As is often the case in Virginia, the correlation between legislative election results and the presidential election results was rather weak. Overall, the Democrats picked up three of the eleven congressional districts in Virginia, causing an abrupt shift in the balance of power from 8 GOP vs. 3 Democrats to 5 GOP vs. 6 Democrats. Barack Obama's "coat-tail effect" almost certainly made the difference in the extremely tight Fifth District race, which was apparently won by the Democrats.* It probably played a major part in the defeat of incumbent Thelma Drake by Glenn Nye in the Second District, where the margin of victory was four percent. In three of the districts in which they retained control, the Republicans suffered a significant decline in vote percentage compared to 2004. The Democrats are surely taking a good, hard look at vulnerabilities on the Republican side as they prepare to build on their majority two years from now. The First District, successfully held by incumbent Republican Rob Wittman (a "moderate," who replaced the late Rep. JoAnn Davis), experienced a marked "blue shift" in the presidential race, and that would be one of their likely prime targets for 2010.

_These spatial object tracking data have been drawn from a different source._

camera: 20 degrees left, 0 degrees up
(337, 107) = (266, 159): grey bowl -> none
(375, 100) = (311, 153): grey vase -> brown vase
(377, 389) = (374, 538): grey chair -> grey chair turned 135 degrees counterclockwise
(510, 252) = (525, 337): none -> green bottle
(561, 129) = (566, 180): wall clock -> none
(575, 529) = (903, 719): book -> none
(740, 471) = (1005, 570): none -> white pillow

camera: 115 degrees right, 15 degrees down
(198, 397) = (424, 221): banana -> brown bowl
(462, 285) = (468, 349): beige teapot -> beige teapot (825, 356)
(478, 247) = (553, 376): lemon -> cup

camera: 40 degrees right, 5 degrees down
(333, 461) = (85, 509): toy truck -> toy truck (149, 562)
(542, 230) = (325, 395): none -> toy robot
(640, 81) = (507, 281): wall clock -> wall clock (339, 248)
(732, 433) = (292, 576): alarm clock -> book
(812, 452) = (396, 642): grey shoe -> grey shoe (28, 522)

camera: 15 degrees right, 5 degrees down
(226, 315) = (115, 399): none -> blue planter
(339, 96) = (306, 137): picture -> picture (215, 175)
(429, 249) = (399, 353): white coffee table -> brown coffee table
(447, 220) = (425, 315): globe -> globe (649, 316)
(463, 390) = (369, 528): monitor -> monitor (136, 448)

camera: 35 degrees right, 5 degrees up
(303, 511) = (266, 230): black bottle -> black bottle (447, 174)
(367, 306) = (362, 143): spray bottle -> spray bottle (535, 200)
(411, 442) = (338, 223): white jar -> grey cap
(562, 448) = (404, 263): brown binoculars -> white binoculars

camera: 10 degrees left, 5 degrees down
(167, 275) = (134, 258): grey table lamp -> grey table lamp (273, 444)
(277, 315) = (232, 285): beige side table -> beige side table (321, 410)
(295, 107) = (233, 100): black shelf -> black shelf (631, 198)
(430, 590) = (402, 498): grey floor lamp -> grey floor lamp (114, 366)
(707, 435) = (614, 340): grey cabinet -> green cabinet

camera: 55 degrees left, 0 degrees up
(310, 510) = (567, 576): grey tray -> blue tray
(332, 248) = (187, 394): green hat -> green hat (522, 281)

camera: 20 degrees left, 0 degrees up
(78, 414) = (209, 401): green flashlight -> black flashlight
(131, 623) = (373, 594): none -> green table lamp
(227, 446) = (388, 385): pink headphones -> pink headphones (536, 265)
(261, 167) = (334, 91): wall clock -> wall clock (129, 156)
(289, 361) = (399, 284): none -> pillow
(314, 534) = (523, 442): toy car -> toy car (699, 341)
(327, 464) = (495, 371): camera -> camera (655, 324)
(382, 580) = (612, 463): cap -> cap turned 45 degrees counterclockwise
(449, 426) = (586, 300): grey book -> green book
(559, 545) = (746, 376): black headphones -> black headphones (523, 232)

The "geographical migration" of the Republican Base toward the southwest points to an obvious goal for the GOP in the 2010 elections: Get Rick Boucher! The 14-term (!) House Democrat was unopposed this year, even though only one county in his Ninth District went for the Obama-Biden ticket: Montgomery, which is home to Virginia Tech. If the Republicans can't field a viable candidate in the part of the state where they are the strongest, then something is seriously wrong.
* NOTE: Democrat Tom Perriello was just declared the winner in the Fifth Congressional District, but incumbent Rep. Virgil Goode says he will request a recount, because the margin is so small, so the map above may need to be revised later.